Showing Convergence in $L^p$ norms

Question

Let $X$ be a finite measure space and $1\le p<\infty$ and $\{f_n\}$ be a sequence in $L^p(X)$ such that coverge to $f$ in $L^p(X)$ . If there exists constant $K$ such that for every $n\in \mathbb{N}$ and every $x\in X$ $$|f_n(x)|\le K $$ then for every $1\le r<\infty$ we have $$||f_n-f||_{r} \to 0 $$ which $|| \ .||_p $ is $ L^p $ norm.

Answer 1

Suppose the conclusion is not true, so there $\exists r, \geq 1$ $\epsilon >0$ and a subsequence $\{f_{n_k}\}$ such that $\|f_{n_k} - f\|_r \geq \epsilon$.

But $f_{n_k}$ converges in $L^p$ to $f$, so its has a sub-subsquence $\{f_{n_{k_l}}\}$ such that $\{f_{n_{k_l}}\}$ converges to $f$ almost surely.

Then by dominated convergence, we get $f_{n_{k_l}}$ conveges in $L^r$ to $f$, which is contradictory with $\|f_{n_k} - f\|_r \geq \epsilon$.

So it's done.

Answer 2

Since $f_n\to f$ in $L^p$ and $X$ has finite measure, then $f_n\to f$ in $L^q$ for any $1\leq q\leq p$.

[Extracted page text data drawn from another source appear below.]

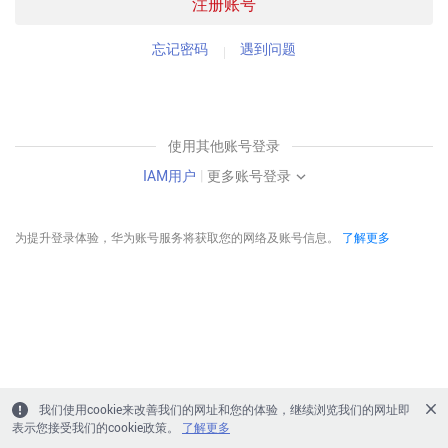
注册账号
忘记密码
遇到问题
使用其他账号登录
IAM用户
|
更多账号登录
为提升登录体验，华为账号服务将获取您的网络及账号信息。
了解更多
我们使用cookie来改善我们的网址和您的体验，继续浏览我们的网址即
表示您接受我们的cookie政策。
了解更多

For $p<r<+\infty$, you know that $|f_n(x)|\leq K$ uniformly. Convergence in $L^p$ gives convergence a.e. along subsequence $f_{n_k}\to f$, and by dominated convergence $f_{n_k}\to f$ in $L^r$. If there exists another sequence $f_{m_k}\to g\neq f$ in $L^r$, then (since $r>p$) you have $f_{m_r}\to g\neq f$ in $L^p$, contradicting the hypothesis $f_n\to f$ in $L^p$.